Closed thewilkybarkid closed 4 years ago
As it stands we're using JSON-LD everywhere (theory being developers are already familiar with JSON, so lessens the leap to RDF). This includes how we'll persist it (Postgres, with something like a table containing the local ID (probably a UUID) and the JSON-LD itself in jsonb
). We won't need much querying/filtering, but it feels like this will make it hard to do so if we need to. It also means it's not aligned with the RDFJS group, so wouldn't be able to take advantage of the various libraries around that (related: did try out rdflib.js
a little while ago but hit https://github.com/linkeddata/rdflib.js/issues/364).
A native RDF-way would be to use a graph database with SPARQL query+update (eg Amazon Neptune, Apache Jena). Big concern here is a lack of local expertise.
Also, performance is uncertain: we're looking at representing document content in RDF using https://github.com/stencila/schema, which could result in large, deep graphs for an article with a lot of content. Related to this, is how to provide mechanisms to update the content (exists for plain JSON-LD too).
https://github.com/zazuko/hydra-box is an interesting idea, and touches on connecting the Hydra API documentation to its implementation, but not sure it really matches we what we need. It is an example of using SPARQL, however.
@stephenwf, do you have experience with this or know anyone that does?
Waiting on the sidelines to see some service provider feedback on this. I can see system administrators being opinionated about running databases.
@mattmcgrattan I believe may be able to help with regard to SPARQL. I think though it's important to distinguish using RDF as a document representation with simple filtering capabilities (something that Postgres + Json field will handle with ease) and an entity-based graph.
Matt can correct me if I'm wrong, but personally, I think that a full SPARQL implementation may end up using a lot of memory, holding the raw triples in order to perform queries and that we'll end up under-utilising.
A good abstraction over the underlying DB will keep options open for swapping things out, if a more data-driven model is needed. I don't think the behaviours of the article-store would change in this case, just another service using the same DB to provide other functionality.
In case it's useful, you can try one of the examples on https://hub.stenci.la/open/ and download it in Stencila's JSON-LD, which is probably pretty similar to what we'll be dealing with (though we'll probably have longer content and more metadata too).
Wonder whether using RDFJS (ie statements/named graph) in code and a DB abstraction turns it to JSON-LD and stores in Postgres is a decent compromise.
Working with plain JSON-LD isn’t particularly fun due to all the possible forms.
I think you shall ask yourselves a question on how users could utilize your platform. Full SPARQL implementation is expensive - in most cases it ends up having everything held in memory so the queries are executed fast enough. I remember we had a hybrid approach in one of the PoC projects where a single entity was held in a single document (it's boundaries were defined well enough so it could be stored this way) as a single good old SQL row carrying a turtle RDF serialization, but the code that fed storage with data was working on both SQL and RDF triple store. The SQL was the main data source when it came to day-by-day work with documents and the RDF/SPARQL endpoint was exposed for more advanced queries. I believe SQL could be replaced with document database holding JSON documents with fixed JSON-LD context and RDF triple store maintained separately or in DTC-like environments. You could also consider Virtuoso database - it integrates both SQL and RDF/SPARQL data stores, but that time I was able to work with it (version 6 I think) it was pretty unstable.

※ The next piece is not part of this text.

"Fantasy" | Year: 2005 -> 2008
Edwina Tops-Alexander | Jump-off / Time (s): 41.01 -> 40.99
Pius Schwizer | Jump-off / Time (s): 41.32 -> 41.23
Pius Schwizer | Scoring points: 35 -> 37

I think you shall ask yourselves a question on how users could utilize your platform.
I agree on listing the use cases here. This project is a microservice whose main use case so far is to write and read a single article (version?) plus providing a complete listing of all articles. Whether more complex listings and queries fall into this service would inform the implementation; they usually don't as we have implement this in separate services like a search
that indexes content. The decisions we take here don't necessarily need to be identical elsewhere.
a DB abstraction turns it to JSON-LD and stores in Postgres
Pubsweet's move from the niche PouchDB to a generic PostgreSQL lists production support, data integrity, tooling and size and activity of community as the reasons.
Useful comments from @tpluscode in https://httpapis.slack.com/archives/C1JP575EX/p1574418083179100 too.
This project is a microservice whose main use case so far is to write and read a single article (version?) plus providing a complete listing of all articles.
There will be an unclear amount of processing too (preview/published at least, but asset handling might (partially) happen here).
fixed JSON-LD context
I think this is going to be key. We can't move away from RDF as we're supporting unknown properties, but having a consistent structure will be key to being able to do anything useful (without extracting data out into a separate representation).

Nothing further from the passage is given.